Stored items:

..........

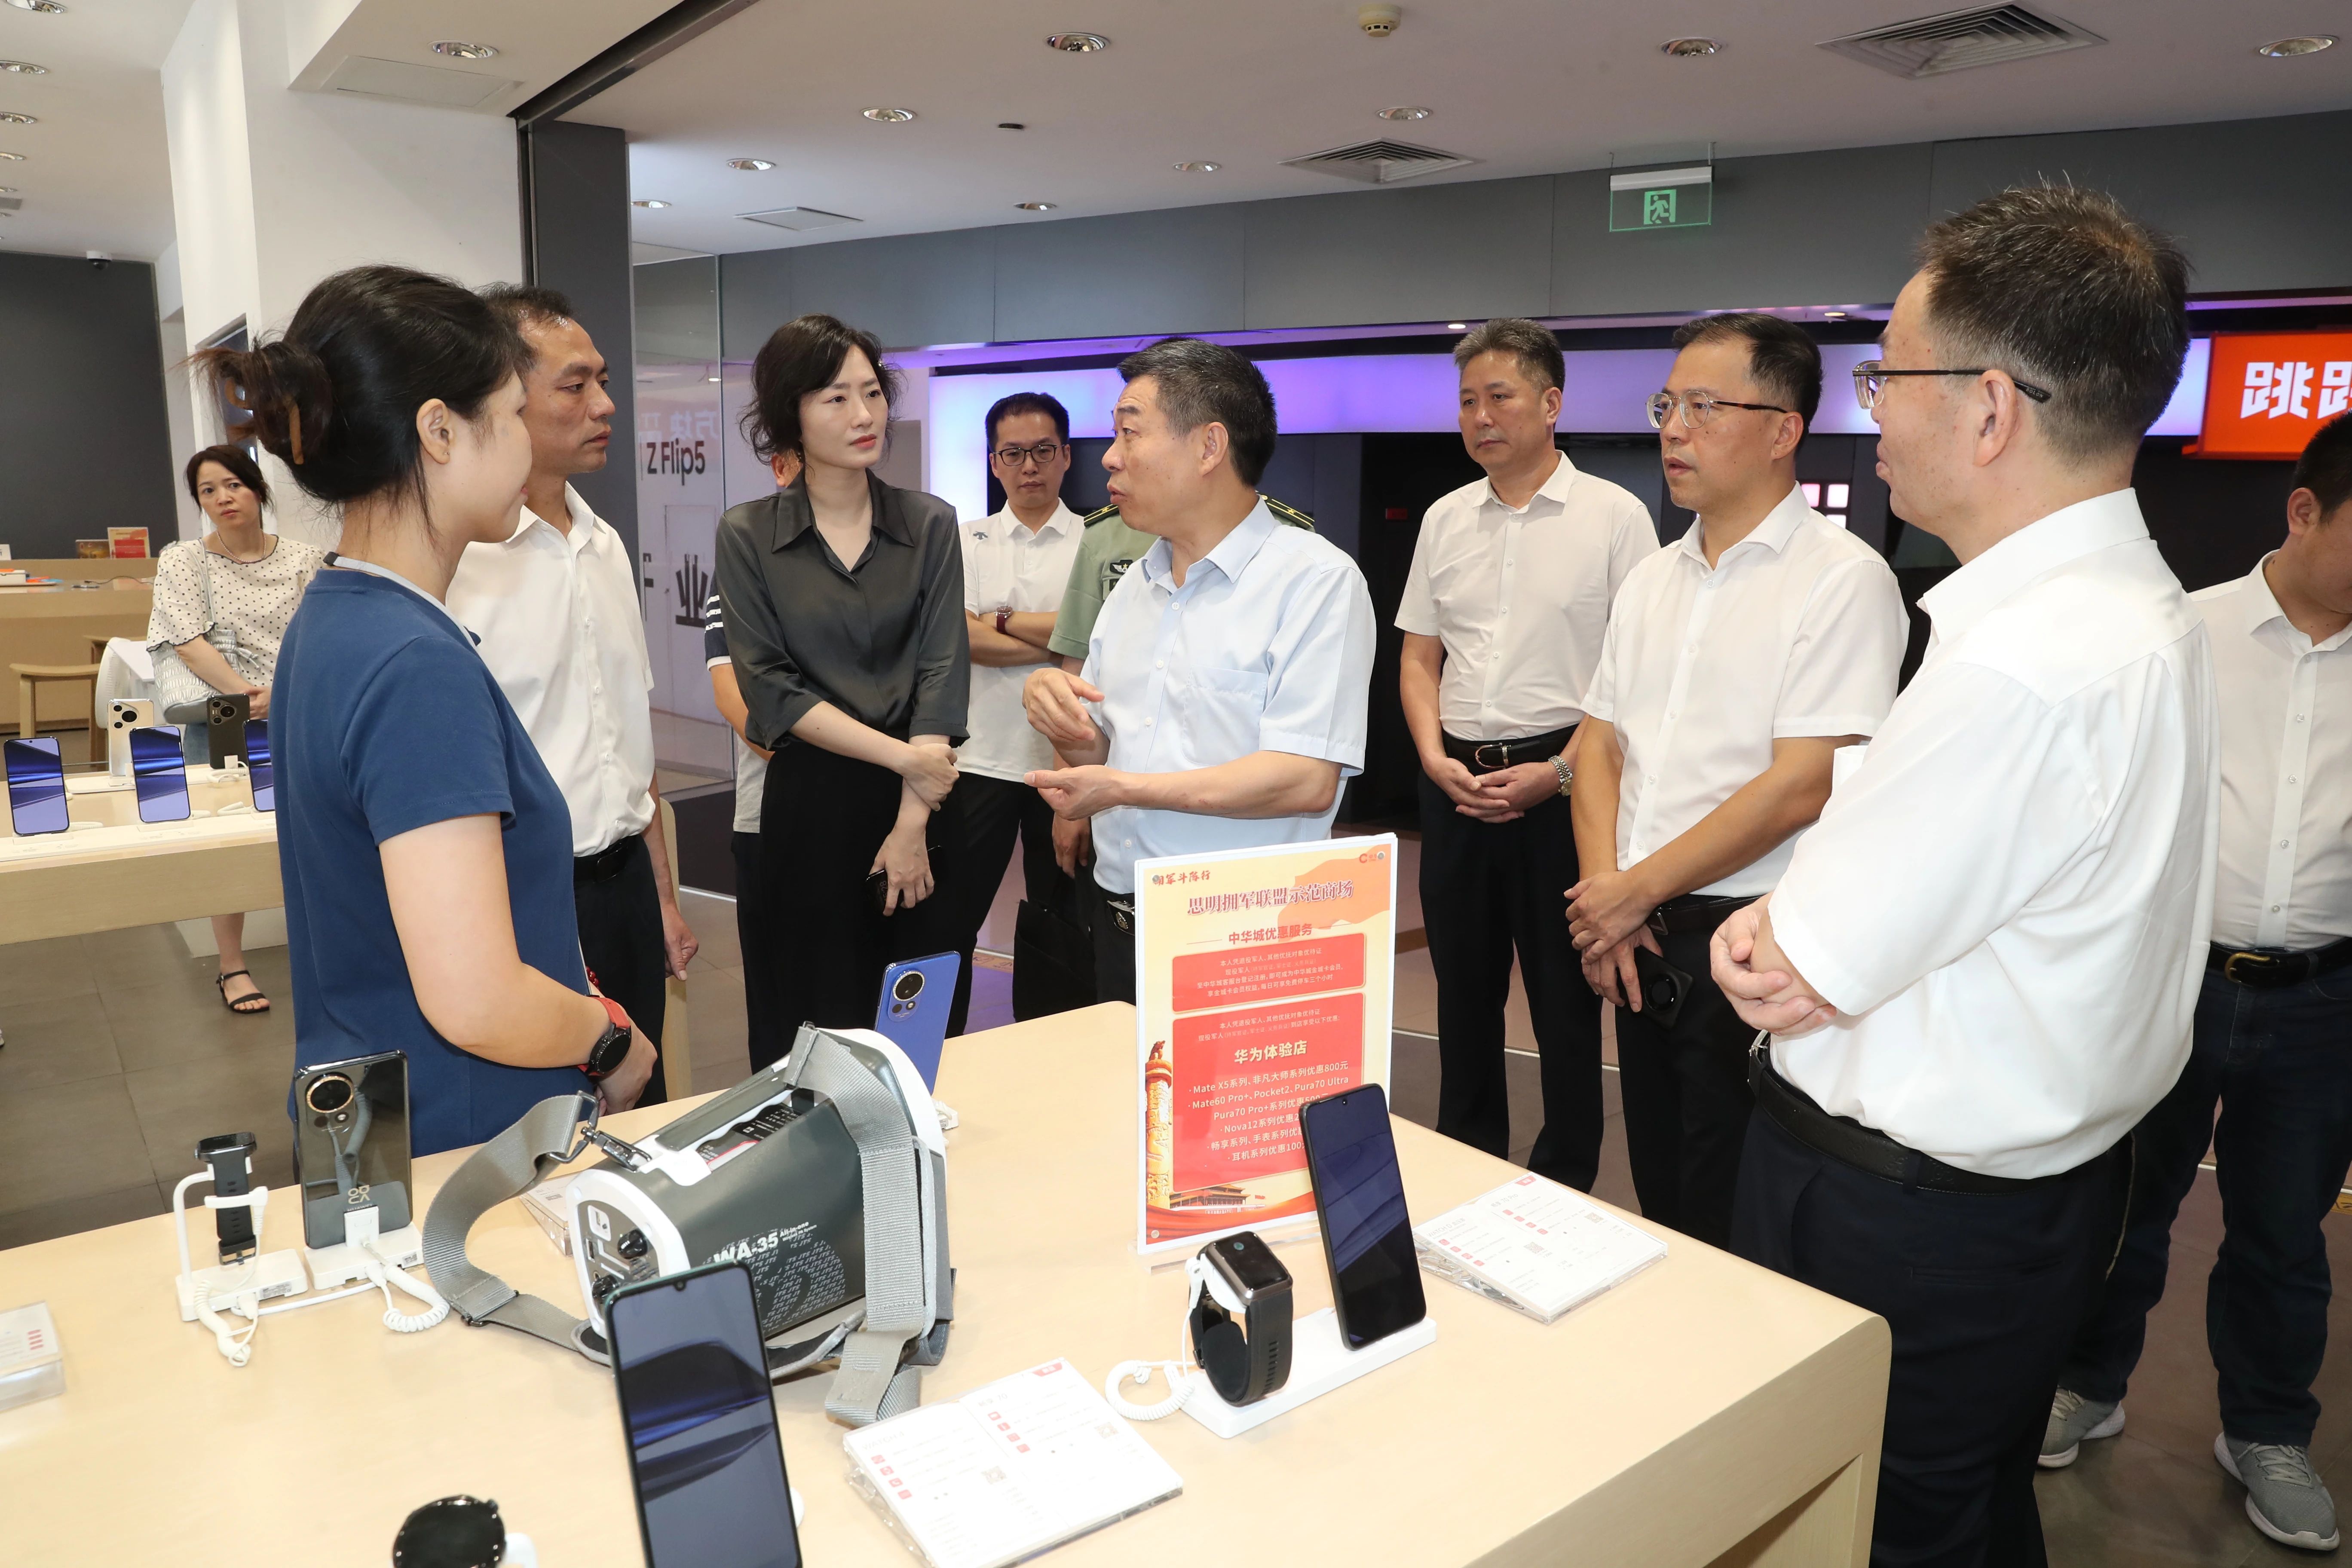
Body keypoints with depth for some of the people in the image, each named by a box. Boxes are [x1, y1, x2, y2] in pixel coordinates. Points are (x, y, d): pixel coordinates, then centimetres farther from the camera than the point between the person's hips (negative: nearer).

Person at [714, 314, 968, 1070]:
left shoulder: (929, 524, 4)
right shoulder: (748, 536, 1)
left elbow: (941, 675, -3)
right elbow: (771, 689, -5)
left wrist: (911, 822, -10)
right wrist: (900, 755, -12)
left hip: (920, 799, 1)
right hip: (808, 805, -1)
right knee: (818, 1025, 5)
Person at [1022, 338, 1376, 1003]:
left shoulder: (1315, 579, -12)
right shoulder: (1135, 585, 12)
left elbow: (1307, 780, -21)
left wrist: (1124, 787, -18)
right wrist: (1054, 706, -7)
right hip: (1119, 921, 7)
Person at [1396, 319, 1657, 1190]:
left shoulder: (1613, 515, -4)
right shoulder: (1446, 519, 10)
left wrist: (1558, 772, -15)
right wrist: (1435, 757, -2)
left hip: (1560, 782, -5)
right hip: (1457, 783, 5)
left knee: (1564, 995, 4)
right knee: (1463, 986, 14)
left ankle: (1567, 1179, 20)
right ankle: (1464, 1171, 30)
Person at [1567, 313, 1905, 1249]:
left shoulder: (1842, 580, -10)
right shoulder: (1653, 580, 13)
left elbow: (1798, 790, -17)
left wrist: (1634, 893, -12)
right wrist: (1601, 892, -4)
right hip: (1637, 945, 7)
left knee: (1731, 1237, 3)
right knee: (1660, 1210, 18)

..........

• **Problem description**:
Above are some records; copy exactly the lines from the one with "left shoulder: (1315, 579, -12)" through the one with "left wrist: (1558, 772, -15)", both included, and no others.

• **Solution to this exercise**:
left shoulder: (1315, 579, -12)
right shoulder: (1135, 585, 12)
left elbow: (1307, 780, -21)
left wrist: (1124, 787, -18)
right wrist: (1054, 706, -7)
right hip: (1119, 921, 7)
Person at [1396, 319, 1657, 1190]:
left shoulder: (1613, 515, -4)
right shoulder: (1446, 519, 10)
left wrist: (1558, 772, -15)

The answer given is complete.